Dataset excerpts:
□ □ □ □ □

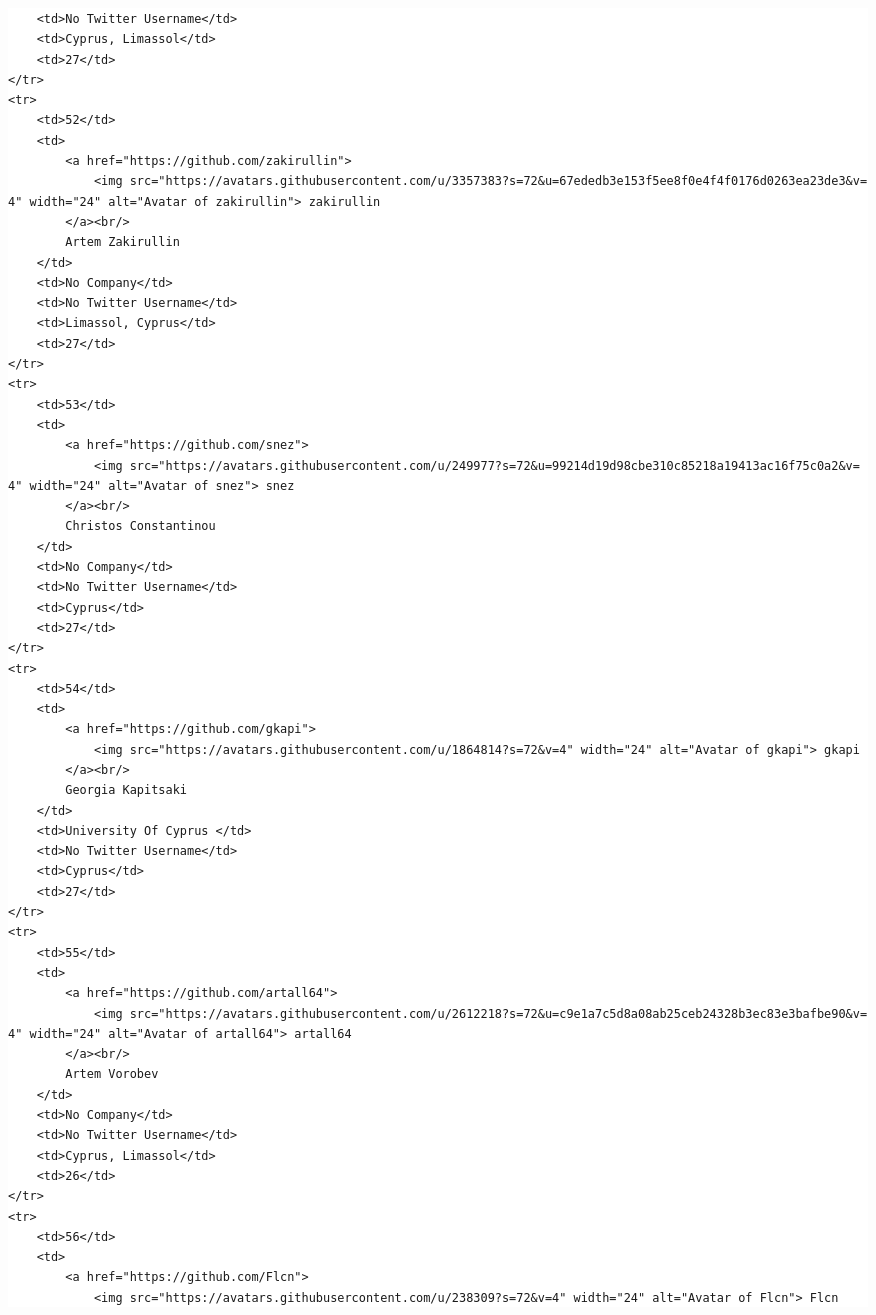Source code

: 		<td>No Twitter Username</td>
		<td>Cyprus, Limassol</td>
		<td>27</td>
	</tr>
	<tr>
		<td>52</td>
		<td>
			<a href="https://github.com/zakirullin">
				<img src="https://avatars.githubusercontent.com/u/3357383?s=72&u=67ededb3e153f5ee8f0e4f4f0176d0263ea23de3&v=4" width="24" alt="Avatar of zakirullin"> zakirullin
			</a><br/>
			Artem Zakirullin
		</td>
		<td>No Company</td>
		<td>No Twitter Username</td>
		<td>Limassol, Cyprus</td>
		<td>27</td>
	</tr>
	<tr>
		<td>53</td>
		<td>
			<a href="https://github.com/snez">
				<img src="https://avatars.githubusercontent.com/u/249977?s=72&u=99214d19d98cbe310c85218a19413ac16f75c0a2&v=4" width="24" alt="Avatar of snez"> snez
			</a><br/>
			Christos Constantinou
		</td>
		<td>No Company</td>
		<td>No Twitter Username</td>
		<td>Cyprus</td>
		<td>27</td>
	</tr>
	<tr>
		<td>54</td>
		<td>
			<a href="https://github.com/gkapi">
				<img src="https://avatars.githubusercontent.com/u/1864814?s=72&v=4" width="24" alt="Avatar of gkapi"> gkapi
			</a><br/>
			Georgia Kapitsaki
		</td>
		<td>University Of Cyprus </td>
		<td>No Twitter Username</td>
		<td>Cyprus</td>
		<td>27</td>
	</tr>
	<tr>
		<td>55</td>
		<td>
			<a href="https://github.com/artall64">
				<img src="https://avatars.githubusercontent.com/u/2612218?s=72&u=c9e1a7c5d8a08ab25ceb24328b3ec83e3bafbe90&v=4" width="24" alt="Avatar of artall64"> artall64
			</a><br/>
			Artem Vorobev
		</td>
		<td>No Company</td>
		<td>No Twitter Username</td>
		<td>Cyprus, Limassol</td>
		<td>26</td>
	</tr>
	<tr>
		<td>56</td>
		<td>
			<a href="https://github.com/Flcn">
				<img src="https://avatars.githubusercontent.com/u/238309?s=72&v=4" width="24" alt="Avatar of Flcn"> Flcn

□ □ □ □ □

INSTRUCTIONS TO FOLLOW → Without including any pictures, copy every line above exactly.

SOLUTION →
Source code

: 		<td>No Twitter Username</td>
		<td>Cyprus, Limassol</td>
		<td>27</td>
	</tr>
	<tr>
		<td>52</td>
		<td>
			<a href="https://github.com/zakirullin">
				<img src="https://avatars.githubusercontent.com/u/3357383?s=72&u=67ededb3e153f5ee8f0e4f4f0176d0263ea23de3&v=4" width="24" alt="Avatar of zakirullin"> zakirullin
			</a><br/>
			Artem Zakirullin
		</td>
		<td>No Company</td>
		<td>No Twitter Username</td>
		<td>Limassol, Cyprus</td>
		<td>27</td>
	</tr>
	<tr>
		<td>53</td>
		<td>
			<a href="https://github.com/snez">
				<img src="https://avatars.githubusercontent.com/u/249977?s=72&u=99214d19d98cbe310c85218a19413ac16f75c0a2&v=4" width="24" alt="Avatar of snez"> snez
			</a><br/>
			Christos Constantinou
		</td>
		<td>No Company</td>
		<td>No Twitter Username</td>
		<td>Cyprus</td>
		<td>27</td>
	</tr>
	<tr>
		<td>54</td>
		<td>
			<a href="https://github.com/gkapi">
				<img src="https://avatars.githubusercontent.com/u/1864814?s=72&v=4" width="24" alt="Avatar of gkapi"> gkapi
			</a><br/>
			Georgia Kapitsaki
		</td>
		<td>University Of Cyprus </td>
		<td>No Twitter Username</td>
		<td>Cyprus</td>
		<td>27</td>
	</tr>
	<tr>
		<td>55</td>
		<td>
			<a href="https://github.com/artall64">
				<img src="https://avatars.githubusercontent.com/u/2612218?s=72&u=c9e1a7c5d8a08ab25ceb24328b3ec83e3bafbe90&v=4" width="24" alt="Avatar of artall64"> artall64
			</a><br/>
			Artem Vorobev
		</td>
		<td>No Company</td>
		<td>No Twitter Username</td>
		<td>Cyprus, Limassol</td>
		<td>26</td>
	</tr>
	<tr>
		<td>56</td>
		<td>
			<a href="https://github.com/Flcn">
				<img src="https://avatars.githubusercontent.com/u/238309?s=72&v=4" width="24" alt="Avatar of Flcn"> Flcn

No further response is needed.